§ **What is expected**
All that is needed is every record, duplicated exactly.

§ **Listed entries**
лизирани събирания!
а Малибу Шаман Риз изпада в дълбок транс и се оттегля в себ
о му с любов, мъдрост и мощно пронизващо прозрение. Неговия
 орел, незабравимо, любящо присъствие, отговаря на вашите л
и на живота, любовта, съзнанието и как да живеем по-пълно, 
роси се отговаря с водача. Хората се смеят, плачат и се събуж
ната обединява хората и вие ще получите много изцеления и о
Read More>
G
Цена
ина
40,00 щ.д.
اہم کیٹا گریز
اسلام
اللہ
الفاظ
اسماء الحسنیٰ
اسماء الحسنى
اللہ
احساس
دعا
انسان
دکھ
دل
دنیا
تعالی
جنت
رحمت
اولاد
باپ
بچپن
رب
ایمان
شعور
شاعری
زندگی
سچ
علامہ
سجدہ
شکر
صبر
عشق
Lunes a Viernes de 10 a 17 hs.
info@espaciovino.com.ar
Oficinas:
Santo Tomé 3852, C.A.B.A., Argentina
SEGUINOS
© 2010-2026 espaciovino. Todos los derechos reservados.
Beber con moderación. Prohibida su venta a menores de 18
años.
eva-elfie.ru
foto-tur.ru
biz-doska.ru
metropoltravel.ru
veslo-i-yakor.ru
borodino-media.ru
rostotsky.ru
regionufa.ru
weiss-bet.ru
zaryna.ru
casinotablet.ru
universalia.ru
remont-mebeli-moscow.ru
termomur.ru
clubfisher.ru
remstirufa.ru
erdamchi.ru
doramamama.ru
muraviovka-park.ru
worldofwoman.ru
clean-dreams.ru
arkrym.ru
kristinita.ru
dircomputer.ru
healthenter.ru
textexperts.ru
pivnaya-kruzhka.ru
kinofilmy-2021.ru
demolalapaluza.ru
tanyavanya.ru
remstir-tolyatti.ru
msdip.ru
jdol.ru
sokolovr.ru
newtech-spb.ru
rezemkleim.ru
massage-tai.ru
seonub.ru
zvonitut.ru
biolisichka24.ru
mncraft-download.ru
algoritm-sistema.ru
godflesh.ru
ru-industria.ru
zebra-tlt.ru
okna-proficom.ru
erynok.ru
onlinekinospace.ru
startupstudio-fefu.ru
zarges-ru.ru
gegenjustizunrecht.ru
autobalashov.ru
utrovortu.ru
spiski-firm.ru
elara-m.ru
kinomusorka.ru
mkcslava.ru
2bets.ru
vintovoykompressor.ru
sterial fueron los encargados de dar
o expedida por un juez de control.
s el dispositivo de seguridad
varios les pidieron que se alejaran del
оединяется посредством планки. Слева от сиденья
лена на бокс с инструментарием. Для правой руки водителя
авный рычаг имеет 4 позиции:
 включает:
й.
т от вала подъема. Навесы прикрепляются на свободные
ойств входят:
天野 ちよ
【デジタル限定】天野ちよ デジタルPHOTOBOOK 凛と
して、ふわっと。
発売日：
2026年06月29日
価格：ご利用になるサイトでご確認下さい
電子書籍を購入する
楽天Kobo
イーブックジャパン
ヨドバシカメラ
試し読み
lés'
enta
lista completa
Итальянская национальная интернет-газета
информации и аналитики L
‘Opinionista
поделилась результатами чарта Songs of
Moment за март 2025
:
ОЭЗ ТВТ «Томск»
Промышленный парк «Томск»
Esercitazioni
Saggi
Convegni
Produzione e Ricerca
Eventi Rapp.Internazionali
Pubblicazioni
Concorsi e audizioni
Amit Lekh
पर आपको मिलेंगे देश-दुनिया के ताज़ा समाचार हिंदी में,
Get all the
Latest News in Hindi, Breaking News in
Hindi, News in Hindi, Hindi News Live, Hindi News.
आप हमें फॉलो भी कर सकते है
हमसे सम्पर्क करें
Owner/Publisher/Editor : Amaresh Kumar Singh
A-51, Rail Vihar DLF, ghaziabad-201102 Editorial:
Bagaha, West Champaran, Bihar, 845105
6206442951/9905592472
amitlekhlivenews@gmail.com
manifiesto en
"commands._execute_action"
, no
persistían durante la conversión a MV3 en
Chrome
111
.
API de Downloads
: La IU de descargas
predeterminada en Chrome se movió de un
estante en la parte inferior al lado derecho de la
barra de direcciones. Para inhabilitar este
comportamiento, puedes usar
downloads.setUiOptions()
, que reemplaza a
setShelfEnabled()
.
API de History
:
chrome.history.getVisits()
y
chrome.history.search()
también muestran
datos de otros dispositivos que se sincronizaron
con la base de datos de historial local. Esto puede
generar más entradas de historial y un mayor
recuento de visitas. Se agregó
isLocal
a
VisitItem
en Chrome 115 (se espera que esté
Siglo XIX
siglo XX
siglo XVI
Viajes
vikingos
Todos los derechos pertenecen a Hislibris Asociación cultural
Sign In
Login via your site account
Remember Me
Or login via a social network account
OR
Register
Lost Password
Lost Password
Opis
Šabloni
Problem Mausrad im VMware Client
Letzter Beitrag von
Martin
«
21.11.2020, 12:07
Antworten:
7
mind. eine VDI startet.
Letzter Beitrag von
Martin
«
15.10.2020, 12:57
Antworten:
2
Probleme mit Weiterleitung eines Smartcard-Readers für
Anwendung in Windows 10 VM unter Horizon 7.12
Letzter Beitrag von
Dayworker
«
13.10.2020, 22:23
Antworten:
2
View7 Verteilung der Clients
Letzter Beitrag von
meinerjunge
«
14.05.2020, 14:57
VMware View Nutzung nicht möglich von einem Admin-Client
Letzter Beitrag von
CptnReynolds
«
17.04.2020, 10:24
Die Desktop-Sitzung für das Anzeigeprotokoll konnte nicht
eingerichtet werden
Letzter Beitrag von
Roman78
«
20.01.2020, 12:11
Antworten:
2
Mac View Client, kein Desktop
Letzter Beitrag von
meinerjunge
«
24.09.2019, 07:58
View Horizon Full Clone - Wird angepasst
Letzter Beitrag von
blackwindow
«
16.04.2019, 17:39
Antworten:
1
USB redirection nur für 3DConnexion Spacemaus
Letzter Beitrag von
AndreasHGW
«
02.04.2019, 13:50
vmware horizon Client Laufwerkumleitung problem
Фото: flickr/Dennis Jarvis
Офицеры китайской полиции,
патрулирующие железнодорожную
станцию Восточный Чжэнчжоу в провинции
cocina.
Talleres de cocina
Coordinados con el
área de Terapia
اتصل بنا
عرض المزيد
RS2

§ **Answer to the problem**
лизирани събирания!
а Малибу Шаман Риз изпада в дълбок транс и се оттегля в себ
о му с любов, мъдрост и мощно пронизващо прозрение. Неговия
 орел, незабравимо, любящо присъствие, отговаря на вашите л
и на живота, любовта, съзнанието и как да живеем по-пълно, 
роси се отговаря с водача. Хората се смеят, плачат и се събуж
ната обединява хората и вие ще получите много изцеления и о
Read More>
G
Цена
ина
40,00 щ.д.
اہم کیٹا گریز
اسلام
اللہ
الفاظ
اسماء الحسنیٰ
اسماء الحسنى
اللہ
احساس
دعا
انسان
دکھ
دل
دنیا
تعالی
جنت
رحمت
اولاد
باپ
بچپن
رب
ایمان
شعور
شاعری
زندگی
سچ
علامہ
سجدہ
شکر
صبر
عشق
Lunes a Viernes de 10 a 17 hs.
info@espaciovino.com.ar
Oficinas:
Santo Tomé 3852, C.A.B.A., Argentina
SEGUINOS
© 2010-2026 espaciovino. Todos los derechos reservados.
Beber con moderación. Prohibida su venta a menores de 18
años.
eva-elfie.ru
foto-tur.ru
biz-doska.ru
metropoltravel.ru
veslo-i-yakor.ru
borodino-media.ru
rostotsky.ru
regionufa.ru
weiss-bet.ru
zaryna.ru
casinotablet.ru
universalia.ru
remont-mebeli-moscow.ru
termomur.ru
clubfisher.ru
remstirufa.ru
erdamchi.ru
doramamama.ru
muraviovka-park.ru
worldofwoman.ru
clean-dreams.ru
arkrym.ru
kristinita.ru
dircomputer.ru
healthenter.ru
textexperts.ru
pivnaya-kruzhka.ru
kinofilmy-2021.ru
demolalapaluza.ru
tanyavanya.ru
remstir-tolyatti.ru
msdip.ru
jdol.ru
sokolovr.ru
newtech-spb.ru
rezemkleim.ru
massage-tai.ru
seonub.ru
zvonitut.ru
biolisichka24.ru
mncraft-download.ru
algoritm-sistema.ru
godflesh.ru
ru-industria.ru
zebra-tlt.ru
okna-proficom.ru
erynok.ru
onlinekinospace.ru
startupstudio-fefu.ru
zarges-ru.ru
gegenjustizunrecht.ru
autobalashov.ru
utrovortu.ru
spiski-firm.ru
elara-m.ru
kinomusorka.ru
mkcslava.ru
2bets.ru
vintovoykompressor.ru
sterial fueron los encargados de dar
o expedida por un juez de control.
s el dispositivo de seguridad
varios les pidieron que se alejaran del
оединяется посредством планки. Слева от сиденья
лена на бокс с инструментарием. Для правой руки водителя
авный рычаг имеет 4 позиции:
 включает:
й.
т от вала подъема. Навесы прикрепляются на свободные
ойств входят:
天野 ちよ
【デジタル限定】天野ちよ デジタルPHOTOBOOK 凛と
して、ふわっと。
発売日：
2026年06月29日
価格：ご利用になるサイトでご確認下さい
電子書籍を購入する
楽天Kobo
イーブックジャパン
ヨドバシカメラ
試し読み
lés'
enta
lista completa
Итальянская национальная интернет-газета
информации и аналитики L
‘Opinionista
поделилась результатами чарта Songs of
Moment за март 2025
:
ОЭЗ ТВТ «Томск»
Промышленный парк «Томск»
Esercitazioni
Saggi
Convegni
Produzione e Ricerca
Eventi Rapp.Internazionali
Pubblicazioni
Concorsi e audizioni
Amit Lekh
पर आपको मिलेंगे देश-दुनिया के ताज़ा समाचार हिंदी में,
Get all the
Latest News in Hindi, Breaking News in
Hindi, News in Hindi, Hindi News Live, Hindi News.
आप हमें फॉलो भी कर सकते है
हमसे सम्पर्क करें
Owner/Publisher/Editor : Amaresh Kumar Singh
A-51, Rail Vihar DLF, ghaziabad-201102 Editorial:
Bagaha, West Champaran, Bihar, 845105
6206442951/9905592472
amitlekhlivenews@gmail.com
manifiesto en
"commands._execute_action"
, no
persistían durante la conversión a MV3 en
Chrome
111
.
API de Downloads
: La IU de descargas
predeterminada en Chrome se movió de un
estante en la parte inferior al lado derecho de la
barra de direcciones. Para inhabilitar este
comportamiento, puedes usar
downloads.setUiOptions()
, que reemplaza a
setShelfEnabled()
.
API de History
:
chrome.history.getVisits()
y
chrome.history.search()
también muestran
datos de otros dispositivos que se sincronizaron
con la base de datos de historial local. Esto puede
generar más entradas de historial y un mayor
recuento de visitas. Se agregó
isLocal
a
VisitItem
en Chrome 115 (se espera que esté
Siglo XIX
siglo XX
siglo XVI
Viajes
vikingos
Todos los derechos pertenecen a Hislibris Asociación cultural
Sign In
Login via your site account
Remember Me
Or login via a social network account
OR
Register
Lost Password
Lost Password
Opis
Šabloni
Problem Mausrad im VMware Client
Letzter Beitrag von
Martin
«
21.11.2020, 12:07
Antworten:
7
mind. eine VDI startet.
Letzter Beitrag von
Martin
«
15.10.2020, 12:57
Antworten:
2
Probleme mit Weiterleitung eines Smartcard-Readers für
Anwendung in Windows 10 VM unter Horizon 7.12
Letzter Beitrag von
Dayworker
«
13.10.2020, 22:23
Antworten:
2
View7 Verteilung der Clients
Letzter Beitrag von
meinerjunge
«
14.05.2020, 14:57
VMware View Nutzung nicht möglich von einem Admin-Client
Letzter Beitrag von
CptnReynolds
«
17.04.2020, 10:24
Die Desktop-Sitzung für das Anzeigeprotokoll konnte nicht
eingerichtet werden
Letzter Beitrag von
Roman78
«
20.01.2020, 12:11
Antworten:
2
Mac View Client, kein Desktop
Letzter Beitrag von
meinerjunge
«
24.09.2019, 07:58
View Horizon Full Clone - Wird angepasst
Letzter Beitrag von
blackwindow
«
16.04.2019, 17:39
Antworten:
1
USB redirection nur für 3DConnexion Spacemaus
Letzter Beitrag von
AndreasHGW
«
02.04.2019, 13:50
vmware horizon Client Laufwerkumleitung problem
Фото: flickr/Dennis Jarvis
Офицеры китайской полиции,
патрулирующие железнодорожную
станцию Восточный Чжэнчжоу в провинции
cocina.
Talleres de cocina
Coordinados con el
área de Terapia
اتصل بنا
عرض المزيد
RS2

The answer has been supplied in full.